As a baby boomer born in the late ’50s, the Wizard of Oz had debuted nineteen years earlier. With the development of television, CBS broadcast the movie annually as of 1959. I’m not sure at what age my mother felt it was an age appropriate movie for her daughters. In spite of the beauty of the ruby red slippers, there were witches and flying evil monkeys. Society was not inundated with games or shows desensitizing children regarding the taking of life. The only act of violence I remember was when JFK was shot; I was in kindergarten.
In spite of owning one black and white television, I remember being allowed to stay up late to discover and soon celebrate Oz’s example of good triumphing over evil. When we bought our first color television, it became a new and still exciting annual broadcast in our home.
After the birth of my daughter, I looked forward to sharing the adventures of Dorothy and her new friends. Almost every home owned a VCR and my mother was quick to make the movie available to show her granddaughters on sleep-overs. For my daughter’s first grade book project, she requested to be Dorothy with her stuffed Benji dog peeking from a picnic basket. I covered her tennis shoes in red sequin elastic ribbon.
Why am I sharing this piece of personal trivia? I wonder how much of those early messages of good vs. evil transcended my own resistance to accepting current trends of bullying and histrionics. Reality shows tend to emphasize negative interactions among circles of ‘friends.’ And I know Oz is the source of my love for ruby red stilettos and meeting new friends through life’s adventures.
In my own story of Ameera Unveiled, the main character finds herself in a quest to find her way home to a natural calling to dance. She seeks the help of her Wizard of Dance, Sybil Yocum. Leaving the love and safety of her own home, there is a bond created between strangers discovered on a glittery journey to Jamaica.

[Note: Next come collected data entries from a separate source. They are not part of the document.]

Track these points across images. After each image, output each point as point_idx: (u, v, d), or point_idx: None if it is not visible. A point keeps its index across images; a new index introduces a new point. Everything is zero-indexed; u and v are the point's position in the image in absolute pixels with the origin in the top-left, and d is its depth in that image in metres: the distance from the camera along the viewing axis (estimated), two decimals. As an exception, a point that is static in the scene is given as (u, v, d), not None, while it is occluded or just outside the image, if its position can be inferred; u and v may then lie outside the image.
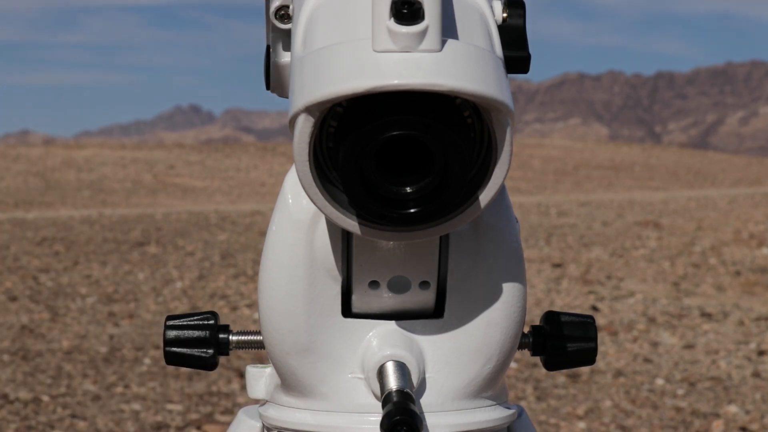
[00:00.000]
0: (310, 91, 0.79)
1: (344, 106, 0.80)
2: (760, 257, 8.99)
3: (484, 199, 0.83)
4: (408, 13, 0.77)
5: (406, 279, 0.93)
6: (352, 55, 0.79)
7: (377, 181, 0.80)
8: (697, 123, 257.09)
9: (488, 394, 0.97)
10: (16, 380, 4.81)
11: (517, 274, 0.96)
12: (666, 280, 7.90)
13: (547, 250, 9.18)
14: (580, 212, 12.47)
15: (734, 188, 17.35)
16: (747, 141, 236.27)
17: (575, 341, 1.02)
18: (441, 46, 0.78)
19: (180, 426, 4.30)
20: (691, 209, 13.03)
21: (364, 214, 0.81)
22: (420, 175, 0.80)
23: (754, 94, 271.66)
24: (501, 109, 0.79)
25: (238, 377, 4.84)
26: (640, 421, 4.58)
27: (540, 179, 17.82)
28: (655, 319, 6.53)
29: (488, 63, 0.80)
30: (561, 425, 4.51)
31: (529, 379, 5.11)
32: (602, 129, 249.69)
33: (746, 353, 5.75)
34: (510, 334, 0.96)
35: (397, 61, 0.77)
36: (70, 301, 6.51)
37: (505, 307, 0.95)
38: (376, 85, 0.77)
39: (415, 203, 0.80)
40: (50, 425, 4.24)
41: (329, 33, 0.83)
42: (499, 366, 0.96)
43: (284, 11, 0.97)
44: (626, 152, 24.99)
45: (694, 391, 5.05)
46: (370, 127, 0.78)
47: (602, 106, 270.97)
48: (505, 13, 0.89)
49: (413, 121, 0.77)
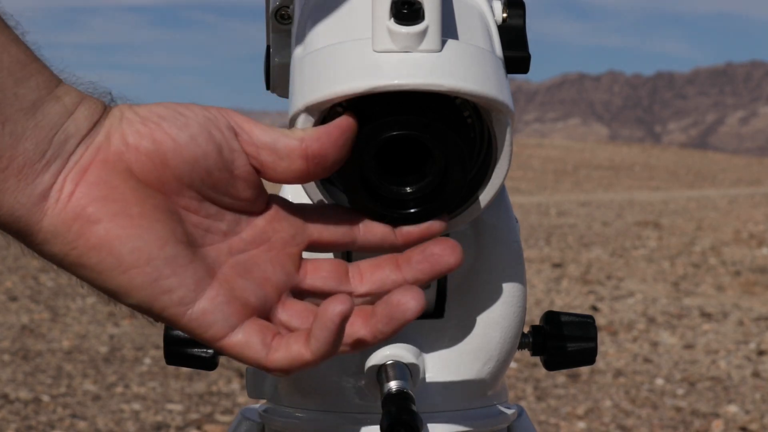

I feel blessed that so many readers have given me their own appreciation of Ameera and her desire to face her demons and obstacles. Last week, when my sister called and asked me to go to the 3-D version of The Wizard of Oz, I sat among a predominantly baby boomer crowd. Untiringly, we lip synced the words of the songs and simultaneously clapped as Dorothy whispered those famous words: “There’s no place like home.”
It struck a personal victory in my own heart that there is a universal story that people still want to believe in. As we each take our journey down the yellow brick road, with or without our ruby red slippers, most of us want to find a bond. Bonds that remain in spite of physical separation and time. Experiences that urge us to move forward and to never stop discovering our own personal enlightenment.